_Trecho do texto_.
A situação mais preocupante recai sobre os perecíveis, que não são estocados pelos supermercados por seu curto prazo de shelf life (vida útil). “A partir dos próximos dias, se a situação não se normalizar, poderá haver desabastecimento em itens de hortifrúti, carnes, frios e laticínios refrigerados, por exemplo”, explica o presidente da Agas.
Ontem pela manhã, Vilson Horn, sócio-proprietário de um supermercado de Arroio do Meio, já previa dificuldades se a situação não fosse normalizada. Disse que a maior parte das entregas de carne e hortifrúti para o fim de semana deveriam ser feitas ontem e hoje e, caso isso não acontecer, vai haver falta de mercadorias. No tocante aos produtos da Ceasa, também chamou atenção para os valores praticados. O quilo de tomate, que no início da semana era vendido a R$ 3 já estava sendo comercializado a R$ 6. “Esperamos que volte ao normal o quanto antes, pois senão a situação vai ser muito grave. Temos um bom estoque de mercadorias, mas o de produtos perecíveis é bem menor”.

(Dados de texto extraídos da página)
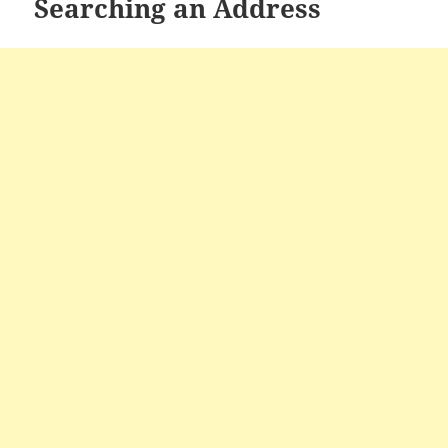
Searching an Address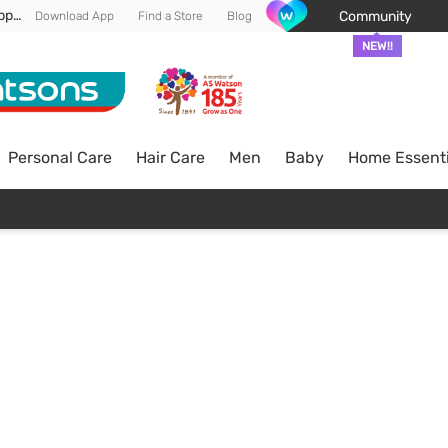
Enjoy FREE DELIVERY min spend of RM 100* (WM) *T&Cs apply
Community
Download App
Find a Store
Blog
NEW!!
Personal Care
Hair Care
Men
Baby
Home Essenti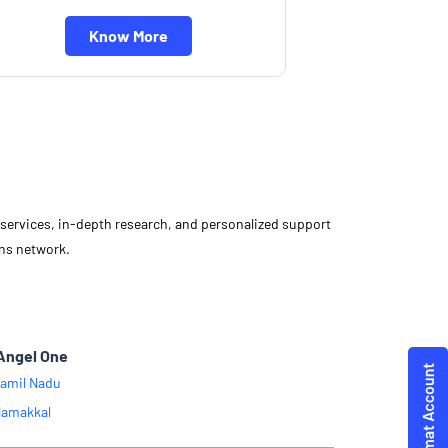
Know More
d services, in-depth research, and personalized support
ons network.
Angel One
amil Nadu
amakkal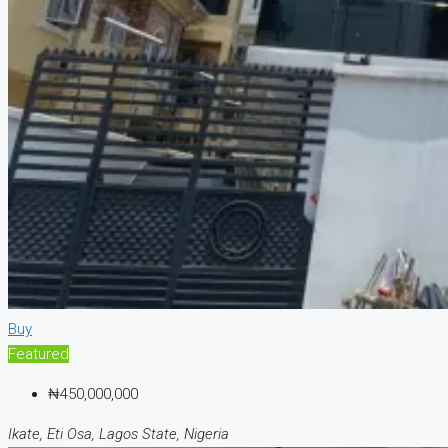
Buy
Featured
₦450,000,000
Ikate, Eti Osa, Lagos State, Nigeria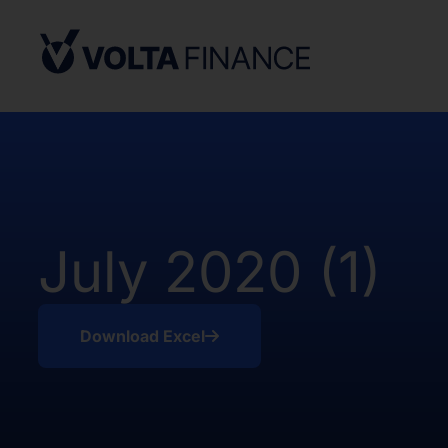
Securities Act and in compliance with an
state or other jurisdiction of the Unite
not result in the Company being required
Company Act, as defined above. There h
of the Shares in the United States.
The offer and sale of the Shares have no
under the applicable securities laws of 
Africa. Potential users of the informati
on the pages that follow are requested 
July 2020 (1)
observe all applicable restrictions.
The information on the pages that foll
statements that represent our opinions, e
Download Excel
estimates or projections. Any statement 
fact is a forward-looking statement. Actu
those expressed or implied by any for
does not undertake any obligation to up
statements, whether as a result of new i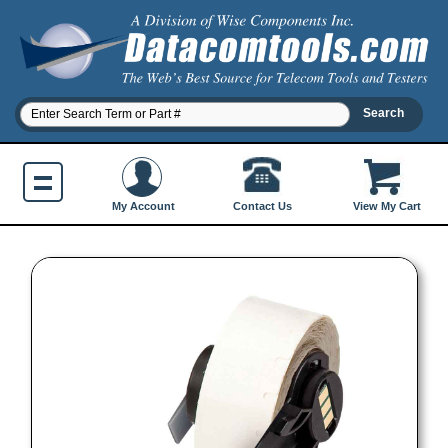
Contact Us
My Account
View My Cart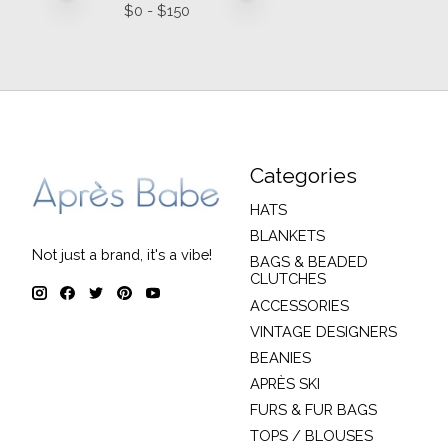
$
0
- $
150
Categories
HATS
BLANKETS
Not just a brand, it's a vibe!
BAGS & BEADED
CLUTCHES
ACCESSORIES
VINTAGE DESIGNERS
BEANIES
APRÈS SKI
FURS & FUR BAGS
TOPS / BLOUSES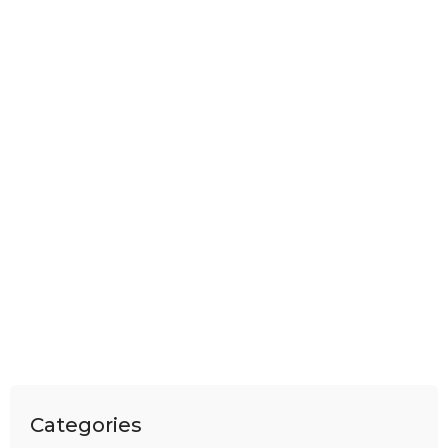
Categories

_Lista de tarefas_.
• a. De acordo com o trecho sobre o abastecimento dos supermercados, qual era o preço do quilo de tomate no início da semana?
• b. Devolva, sem alterações, a passagem do trecho sobre o abastecimento dos supermercados que começa em "A situação mais" e segue até "presidente da Agas.".

_Respostas a seguir_.
• a. R$ 3.

• b.
A situação mais preocupante recai sobre os perecíveis, que não são estocados pelos supermercados por seu curto prazo de shelf life (vida útil). “A partir dos próximos dias, se a situação não se normalizar, poderá haver desabastecimento em itens de hortifrúti, carnes, frios e laticínios refrigerados, por exemplo”, explica o presidente da Agas.